• Requirement: Set the data down exactly as it stands, and keep its pictures out.

[Records from a data collection]
☆ ☆ ☆ ☆
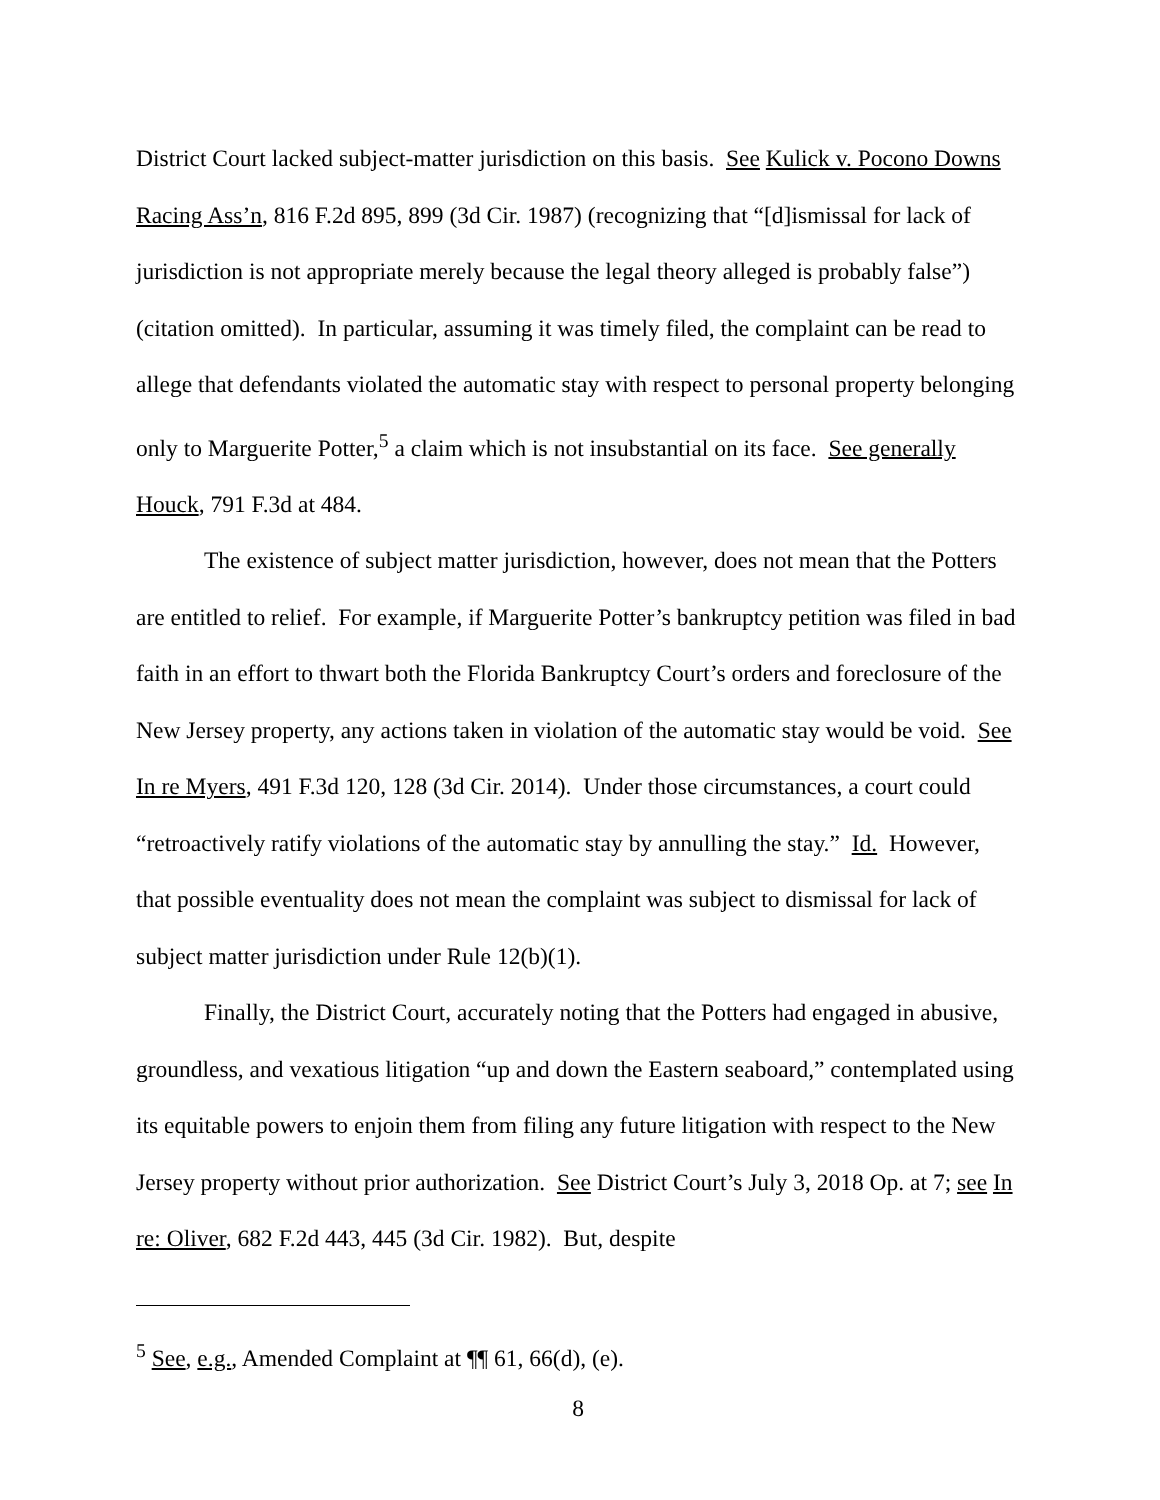District Court lacked subject-matter jurisdiction on this basis. See Kulick v. Pocono Downs Racing Ass’n, 816 F.2d 895, 899 (3d Cir. 1987) (recognizing that “[d]ismissal for lack of jurisdiction is not appropriate merely because the legal theory alleged is probably false”) (citation omitted). In particular, assuming it was timely filed, the complaint can be read to allege that defendants violated the automatic stay with respect to personal property belonging only to Marguerite Potter,<sup>5</sup> a claim which is not insubstantial on its face. See generally Houck, 791 F.3d at 484.
The existence of subject matter jurisdiction, however, does not mean that the Potters are entitled to relief. For example, if Marguerite Potter’s bankruptcy petition was filed in bad faith in an effort to thwart both the Florida Bankruptcy Court’s orders and foreclosure of the New Jersey property, any actions taken in violation of the automatic stay would be void. See In re Myers, 491 F.3d 120, 128 (3d Cir. 2014). Under those circumstances, a court could “retroactively ratify violations of the automatic stay by annulling the stay.” Id. However, that possible eventuality does not mean the complaint was subject to dismissal for lack of subject matter jurisdiction under Rule 12(b)(1).
Finally, the District Court, accurately noting that the Potters had engaged in abusive, groundless, and vexatious litigation “up and down the Eastern seaboard,” contemplated using its equitable powers to enjoin them from filing any future litigation with respect to the New Jersey property without prior authorization. See District Court’s July 3, 2018 Op. at 7; see In re: Oliver, 682 F.2d 443, 445 (3d Cir. 1982). But, despite
<sup>5</sup> See, e.g., Amended Complaint at ¶¶ 61, 66(d), (e).
8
☆ ☆ ☆ ☆
• Solution for this exercise:
District Court lacked subject-matter jurisdiction on this basis. See Kulick v. Pocono Downs Racing Ass’n, 816 F.2d 895, 899 (3d Cir. 1987) (recognizing that “[d]ismissal for lack of jurisdiction is not appropriate merely because the legal theory alleged is probably false”) (citation omitted). In particular, assuming it was timely filed, the complaint can be read to allege that defendants violated the automatic stay with respect to personal property belonging only to Marguerite Potter,<sup>5</sup> a claim which is not insubstantial on its face. See generally Houck, 791 F.3d at 484.
The existence of subject matter jurisdiction, however, does not mean that the Potters are entitled to relief. For example, if Marguerite Potter’s bankruptcy petition was filed in bad faith in an effort to thwart both the Florida Bankruptcy Court’s orders and foreclosure of the New Jersey property, any actions taken in violation of the automatic stay would be void. See In re Myers, 491 F.3d 120, 128 (3d Cir. 2014). Under those circumstances, a court could “retroactively ratify violations of the automatic stay by annulling the stay.” Id. However, that possible eventuality does not mean the complaint was subject to dismissal for lack of subject matter jurisdiction under Rule 12(b)(1).
Finally, the District Court, accurately noting that the Potters had engaged in abusive, groundless, and vexatious litigation “up and down the Eastern seaboard,” contemplated using its equitable powers to enjoin them from filing any future litigation with respect to the New Jersey property without prior authorization. See District Court’s July 3, 2018 Op. at 7; see In re: Oliver, 682 F.2d 443, 445 (3d Cir. 1982). But, despite
<sup>5</sup> See, e.g., Amended Complaint at ¶¶ 61, 66(d), (e).
8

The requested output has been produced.